Sunday, December 25, 2011

"Over here"

Above: the dessert cart that came by our table.
Below: all the stalls and people in the middle of the square.
Below: our stall with meat kebabs in front and roasted vegetables at the back.
MARRAKESH
"Look over here"
"No, thank you"
"Come to number eighty four--we will give you free mint tea"
"No merci!"
"You look hungry."
"We will come back."
"Look over here."

For the past few days we've been in Marrakech, one of the main cities in Morocco. On our second night in the city we had just gotten back from a trip to the Atlas mountains, and we were in need of some dinner. We walked through the alleyways from our riad to the main square. After looking around at several of the cafes, we decided to walk through the food market before deciding where to eat.

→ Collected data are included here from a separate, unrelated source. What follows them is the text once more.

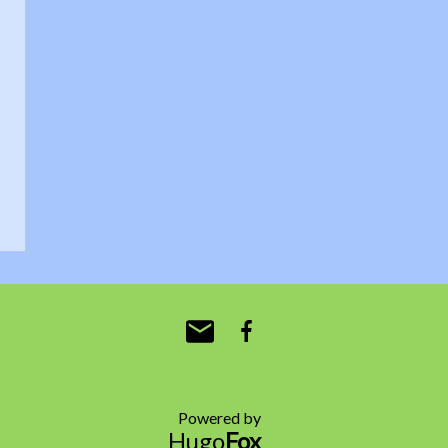
Powered by
Hugo
Fox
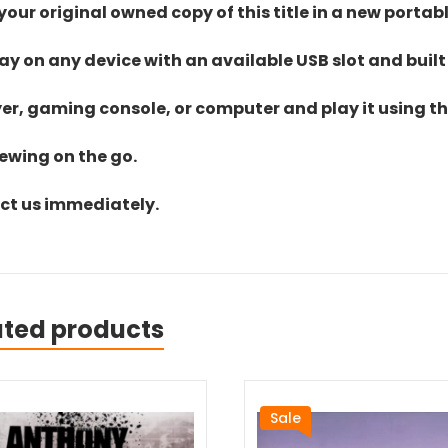
ur original owned copy of this title in a new portab
lay on any device with an available USB slot and built
yer, gaming console, or computer and play it using the
iewing on the go.
act us immediately.
ated products
Sale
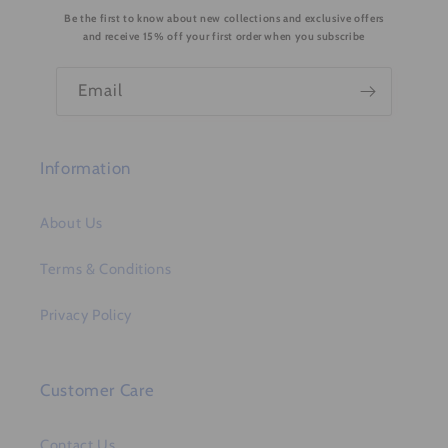
Be the first to know about new collections and exclusive offers
t
and receive 15% off your first order when you subscribe
e
n
Email
t
Information
About Us
Terms & Conditions
Privacy Policy
Customer Care
Contact Us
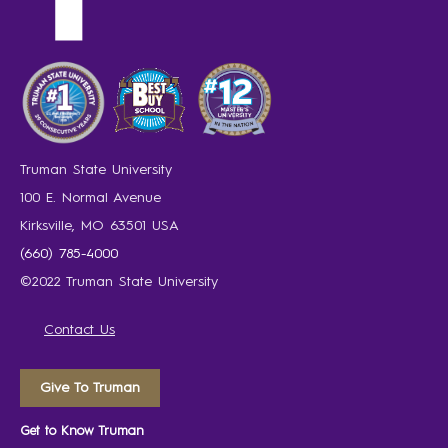
Truman State University
100 E. Normal Avenue
Kirksville, MO 63501 USA
(660) 785-4000
©2022 Truman State University
Contact Us
Give To Truman
Get to Know Truman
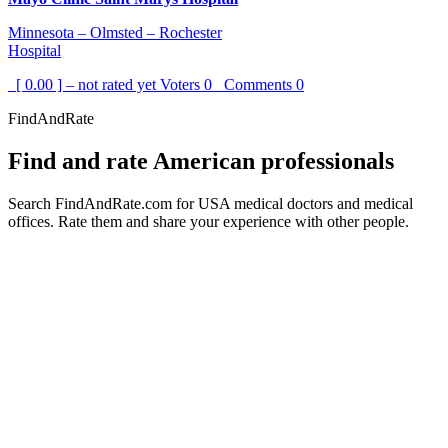
Minnesota – Olmsted – Rochester
Hospital
[ 0.00 ] – not rated yet
Voters
0
Comments
0
FindAndRate
Find and rate American professionals
Search FindAndRate.com for USA medical doctors and medical
offices. Rate them and share your experience with other people.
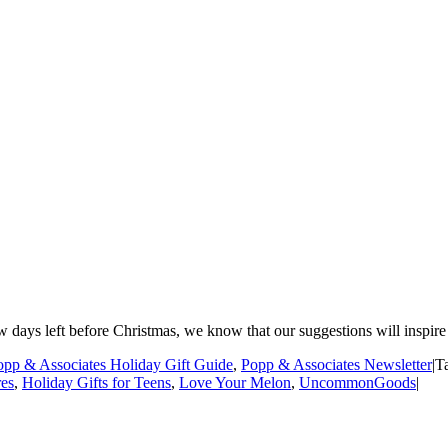
w days left before Christmas, we know that our suggestions will inspire 
opp & Associates Holiday Gift Guide
,
Popp & Associates Newsletter
|
T
es
,
Holiday Gifts for Teens
,
Love Your Melon
,
UncommonGoods
|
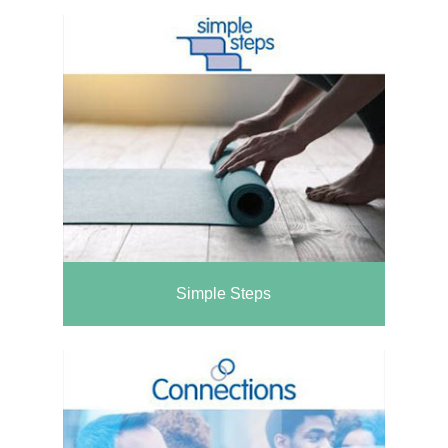
Simple Steps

As soon as we turned down one of the aisles between the stalls, we were surrounded by a men in white coats and hats, all pointing towards their stalls, shoving menus at us, and promising free mint tea (a staple drink in Morroco). I felt like a piece of fly paper. One man pulled out the bench behind a table, and we sat down. There was much fussing, and then the men all disappeared back to the beginning of the aisle to start over.
 

Bread and sauces were brought over from behind the stall holding all the food. Three of us ordered couscous, and Dad had a selection of fish. We ate while we watched other people being shepherded to other stalls surrounding ours. As we finished our meal a man with a cart full of little pastries came by, and we got a selection. Dad had to pay with a big bill, and the man didn't have enough cash. He ran off into the crowd (with the money), while we nervously kept an eye on the cart in case the man took the whole bill. Finally he reappeared with the change, and we started in on our dessert. A few minutes later, one of the men working at our cart came over and pit a few euros on the table. At first none of us understood what he wanted, but somehow we managed to figure out that he wanted to exchange them for dhirmas (the Moroccan currency). We tried to ask him what the rate was, but we ended up just setting it ourselves and giving him a bill. He promptly came around to serve us each another glass of mint tea. As we left, one of the men told us to remember Number 97, and to come back tomorrow.

The next day we walked through the square on our tour of the old city, only to find a slab of cement where a tent city had been the night before. Our guide explained to us that everyone comes to set up at about five, and then they knock it down at the end of the night. Sure enough, as we walked through that evening the stalls were back and a group of men was surrounding a family of confused tourists.